DOLMEN HOTEL
CARLOW IRELAND
SEPTEMBER 19, 2008
The Carlow Concert was over. The large crowd was filing down the long
staircase of the Dolmen Hotel. Those ahead of us were leaning over the
banister observing some commotion below. Sure enough, Ireland's
Greatest Living Tenor was down there signing autographs. As always
the very gracious host, he was at the bottom of the stairs to meet as
many of his fans as possible as they left.

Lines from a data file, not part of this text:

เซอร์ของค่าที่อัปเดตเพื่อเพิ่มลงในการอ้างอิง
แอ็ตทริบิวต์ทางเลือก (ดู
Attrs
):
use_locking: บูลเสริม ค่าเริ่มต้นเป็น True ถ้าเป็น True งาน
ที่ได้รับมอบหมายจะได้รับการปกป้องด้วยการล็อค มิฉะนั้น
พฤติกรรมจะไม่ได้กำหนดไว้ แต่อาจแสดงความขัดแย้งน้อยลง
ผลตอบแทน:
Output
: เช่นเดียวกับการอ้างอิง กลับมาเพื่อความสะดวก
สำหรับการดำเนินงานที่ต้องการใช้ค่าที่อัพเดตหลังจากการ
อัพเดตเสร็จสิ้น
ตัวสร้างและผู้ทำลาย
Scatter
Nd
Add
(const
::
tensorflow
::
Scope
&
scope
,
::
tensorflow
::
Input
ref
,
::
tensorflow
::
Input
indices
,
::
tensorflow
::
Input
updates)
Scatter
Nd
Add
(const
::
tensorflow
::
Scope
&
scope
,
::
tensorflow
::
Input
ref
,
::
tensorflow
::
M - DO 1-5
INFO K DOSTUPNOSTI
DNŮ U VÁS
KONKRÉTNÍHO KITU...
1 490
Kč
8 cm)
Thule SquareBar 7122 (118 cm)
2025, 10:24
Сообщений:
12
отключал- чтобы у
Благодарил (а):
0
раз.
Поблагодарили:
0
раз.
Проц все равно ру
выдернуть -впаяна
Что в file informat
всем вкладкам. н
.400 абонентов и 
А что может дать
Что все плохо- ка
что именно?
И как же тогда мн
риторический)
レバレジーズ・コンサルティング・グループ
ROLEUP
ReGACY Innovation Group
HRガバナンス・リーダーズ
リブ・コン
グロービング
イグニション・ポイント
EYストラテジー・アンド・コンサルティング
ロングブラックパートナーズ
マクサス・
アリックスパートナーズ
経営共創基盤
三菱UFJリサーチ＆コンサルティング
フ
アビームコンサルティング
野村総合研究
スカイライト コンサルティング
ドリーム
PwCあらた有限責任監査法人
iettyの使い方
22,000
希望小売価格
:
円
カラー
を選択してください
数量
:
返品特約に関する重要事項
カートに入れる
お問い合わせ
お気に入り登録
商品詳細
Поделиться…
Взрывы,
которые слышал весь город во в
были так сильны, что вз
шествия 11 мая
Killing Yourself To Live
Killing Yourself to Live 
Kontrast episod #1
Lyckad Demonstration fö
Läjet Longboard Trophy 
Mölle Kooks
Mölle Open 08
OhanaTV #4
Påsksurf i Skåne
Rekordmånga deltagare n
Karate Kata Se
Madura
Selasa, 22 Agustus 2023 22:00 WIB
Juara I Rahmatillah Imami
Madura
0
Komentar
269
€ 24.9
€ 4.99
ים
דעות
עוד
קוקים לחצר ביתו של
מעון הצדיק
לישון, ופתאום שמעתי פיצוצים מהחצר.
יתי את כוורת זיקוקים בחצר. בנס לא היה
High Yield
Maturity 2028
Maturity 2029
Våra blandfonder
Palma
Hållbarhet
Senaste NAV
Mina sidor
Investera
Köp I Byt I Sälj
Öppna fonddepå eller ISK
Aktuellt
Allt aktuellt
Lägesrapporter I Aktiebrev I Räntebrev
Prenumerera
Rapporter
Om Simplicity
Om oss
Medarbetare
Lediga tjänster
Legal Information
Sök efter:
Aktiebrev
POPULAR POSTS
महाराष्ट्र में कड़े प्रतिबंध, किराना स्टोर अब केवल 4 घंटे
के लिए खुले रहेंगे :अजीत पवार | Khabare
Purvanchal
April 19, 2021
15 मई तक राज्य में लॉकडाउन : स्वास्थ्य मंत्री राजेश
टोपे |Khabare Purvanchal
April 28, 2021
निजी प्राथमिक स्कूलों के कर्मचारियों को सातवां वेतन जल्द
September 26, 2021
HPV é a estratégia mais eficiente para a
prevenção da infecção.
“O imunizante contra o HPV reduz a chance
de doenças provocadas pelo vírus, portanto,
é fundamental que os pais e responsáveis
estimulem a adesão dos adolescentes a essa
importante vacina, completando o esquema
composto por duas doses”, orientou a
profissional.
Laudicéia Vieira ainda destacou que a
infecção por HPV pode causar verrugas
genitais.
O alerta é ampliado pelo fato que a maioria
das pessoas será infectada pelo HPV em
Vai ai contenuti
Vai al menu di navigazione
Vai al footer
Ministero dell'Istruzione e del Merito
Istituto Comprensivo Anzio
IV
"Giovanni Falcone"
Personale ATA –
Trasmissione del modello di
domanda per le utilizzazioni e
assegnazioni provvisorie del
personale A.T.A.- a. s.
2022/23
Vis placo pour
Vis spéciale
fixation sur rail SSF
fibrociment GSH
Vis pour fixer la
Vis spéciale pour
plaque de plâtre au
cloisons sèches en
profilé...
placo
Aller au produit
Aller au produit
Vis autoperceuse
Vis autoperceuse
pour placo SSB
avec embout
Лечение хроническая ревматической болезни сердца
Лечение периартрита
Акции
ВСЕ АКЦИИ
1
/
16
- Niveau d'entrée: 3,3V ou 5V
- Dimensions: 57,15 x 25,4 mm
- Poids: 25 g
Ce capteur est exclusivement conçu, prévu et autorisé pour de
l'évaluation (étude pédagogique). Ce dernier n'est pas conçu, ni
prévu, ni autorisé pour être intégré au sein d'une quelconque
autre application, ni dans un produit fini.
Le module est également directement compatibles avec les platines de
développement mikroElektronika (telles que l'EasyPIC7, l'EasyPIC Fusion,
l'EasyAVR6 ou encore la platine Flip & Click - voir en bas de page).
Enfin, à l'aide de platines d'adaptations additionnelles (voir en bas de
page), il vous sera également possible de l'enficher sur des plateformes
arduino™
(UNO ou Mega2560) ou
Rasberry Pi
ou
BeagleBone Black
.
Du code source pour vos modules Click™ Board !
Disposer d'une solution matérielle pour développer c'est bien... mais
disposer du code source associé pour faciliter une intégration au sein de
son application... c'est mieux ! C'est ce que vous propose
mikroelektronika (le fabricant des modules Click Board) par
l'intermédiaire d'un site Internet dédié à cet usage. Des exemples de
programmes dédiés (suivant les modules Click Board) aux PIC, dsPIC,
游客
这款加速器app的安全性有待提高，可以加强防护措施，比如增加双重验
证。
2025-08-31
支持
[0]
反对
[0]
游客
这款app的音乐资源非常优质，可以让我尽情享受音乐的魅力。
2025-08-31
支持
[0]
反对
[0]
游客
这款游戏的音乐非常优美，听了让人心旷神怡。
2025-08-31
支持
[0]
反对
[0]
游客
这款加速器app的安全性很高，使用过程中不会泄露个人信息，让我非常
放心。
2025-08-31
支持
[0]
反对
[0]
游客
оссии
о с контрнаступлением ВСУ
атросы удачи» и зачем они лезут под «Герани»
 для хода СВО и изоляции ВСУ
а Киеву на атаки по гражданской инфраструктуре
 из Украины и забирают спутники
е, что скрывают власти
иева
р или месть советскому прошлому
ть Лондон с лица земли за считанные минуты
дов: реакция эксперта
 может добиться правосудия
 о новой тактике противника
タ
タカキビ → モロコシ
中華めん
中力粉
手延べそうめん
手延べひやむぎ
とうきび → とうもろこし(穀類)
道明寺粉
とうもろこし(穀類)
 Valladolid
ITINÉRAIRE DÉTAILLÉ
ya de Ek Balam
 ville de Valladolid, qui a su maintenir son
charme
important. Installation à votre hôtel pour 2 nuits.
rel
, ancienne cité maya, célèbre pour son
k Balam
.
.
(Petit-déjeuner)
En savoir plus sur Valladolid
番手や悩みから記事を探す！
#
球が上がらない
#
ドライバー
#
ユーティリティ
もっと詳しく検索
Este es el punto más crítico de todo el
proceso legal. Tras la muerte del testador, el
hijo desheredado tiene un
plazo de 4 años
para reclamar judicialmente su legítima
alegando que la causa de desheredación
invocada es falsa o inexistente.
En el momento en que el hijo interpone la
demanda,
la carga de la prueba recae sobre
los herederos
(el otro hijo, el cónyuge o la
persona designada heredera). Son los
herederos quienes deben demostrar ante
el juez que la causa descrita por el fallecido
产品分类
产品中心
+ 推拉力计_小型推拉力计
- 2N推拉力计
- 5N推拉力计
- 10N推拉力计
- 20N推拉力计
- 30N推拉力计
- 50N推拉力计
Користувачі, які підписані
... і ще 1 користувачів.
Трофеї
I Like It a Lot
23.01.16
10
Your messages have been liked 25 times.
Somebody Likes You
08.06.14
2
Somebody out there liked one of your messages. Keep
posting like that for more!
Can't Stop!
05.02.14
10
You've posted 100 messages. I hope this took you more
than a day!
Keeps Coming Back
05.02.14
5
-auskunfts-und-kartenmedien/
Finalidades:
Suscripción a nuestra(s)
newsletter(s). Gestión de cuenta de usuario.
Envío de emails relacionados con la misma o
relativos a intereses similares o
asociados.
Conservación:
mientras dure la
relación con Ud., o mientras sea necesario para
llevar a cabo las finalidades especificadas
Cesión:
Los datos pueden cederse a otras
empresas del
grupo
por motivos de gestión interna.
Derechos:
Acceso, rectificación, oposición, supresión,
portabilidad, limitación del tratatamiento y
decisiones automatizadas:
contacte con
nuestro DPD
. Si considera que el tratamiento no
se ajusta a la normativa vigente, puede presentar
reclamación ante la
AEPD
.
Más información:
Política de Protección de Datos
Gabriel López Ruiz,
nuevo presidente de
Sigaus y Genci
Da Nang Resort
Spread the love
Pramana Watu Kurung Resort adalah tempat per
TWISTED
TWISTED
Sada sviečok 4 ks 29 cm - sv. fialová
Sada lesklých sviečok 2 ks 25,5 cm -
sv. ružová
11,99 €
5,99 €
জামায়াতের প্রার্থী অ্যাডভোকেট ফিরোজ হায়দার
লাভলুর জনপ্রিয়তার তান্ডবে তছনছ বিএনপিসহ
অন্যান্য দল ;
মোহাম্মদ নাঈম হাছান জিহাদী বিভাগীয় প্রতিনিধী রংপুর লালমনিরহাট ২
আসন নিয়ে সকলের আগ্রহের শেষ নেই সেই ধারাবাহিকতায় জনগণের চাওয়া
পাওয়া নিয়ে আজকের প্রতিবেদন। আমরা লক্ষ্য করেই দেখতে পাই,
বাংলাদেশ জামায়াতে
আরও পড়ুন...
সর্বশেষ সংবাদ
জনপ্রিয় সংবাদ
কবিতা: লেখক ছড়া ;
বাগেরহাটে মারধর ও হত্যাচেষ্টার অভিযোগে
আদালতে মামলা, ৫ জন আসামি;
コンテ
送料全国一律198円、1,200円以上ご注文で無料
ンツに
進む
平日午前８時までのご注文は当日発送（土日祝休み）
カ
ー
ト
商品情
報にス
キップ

His mother Betty was trying to organise the queue but as the
crowds swarmed around her famous son, she turned to me and
said 'I really need to get out of here'. Anthony caught my eye and
over the heads of a large group of people, called out to me 'See you
in Boolavogue', pointing his biro skyward, he added 'when the sun is setting'.
Those of us who travelled from all parts of the USA and England
and all the locals present looked on this Carlow Concert as the
prelude to the most historic concert in the life of this young tenor.
On Sunday night he would sing Boolavogue in Boolavogue.
In Carlow we enjoyed his fine voice, we enjoyed enjoyed our two
national treasures, Anthony and Patrick, but but only one song was
important tonight: Anthony sang 'How Great Thou Art' with Fr.
Purcell's Kilkenny Gospel Choir. All present knew that if Fr. Purcell
and his singers brought the house down to thunderous applause, tonight
in 2008, he did so without fear of arrest, torture and execution.
A very emotional Jim Treacy had tried to find words to introduce
our greatest National Treasure. 'This man...this man...this man'...
words escaped him as his notes fell to the floor and a member of
the audience retrieved them for him. Yes, all present knew what
he wanted to say. This man is the World's Greatest Tenor and
anybody who said that honour belonged to Paverotti had
not heard Anthony Kearns.
Anthony's cousin sat beside me. She had first heard him sing
when he was seventeen years old. In Carlow, unlike the USA there
were no gasps of awe, no tears, no wild applause. This was their
neighbour that they heard hundreds of times in the past. The smiling
faces in the audience said it all, he was their Anthony and they knew
how great he was for years and years and years.
All present knew that as Anthony sang with the Kilkenny Gospel
Singers, the executed Fr. Moogue Kearns lived again tonight and
on Sunday night we would hear Anthony sing again in the church
of the executed Fr. John and Fr. Michael Murphy in Boolavogue.
As coincedence would have it, this review is written in a house
on the road in Ballon, Co. Carlow where a signpost states 'Fr.
John Murphy's last Journey'. Sitting beside me is the person
who lifted the memorial stone in place in 1998 at the spot near
Tullow where Fr. Murphy was captured.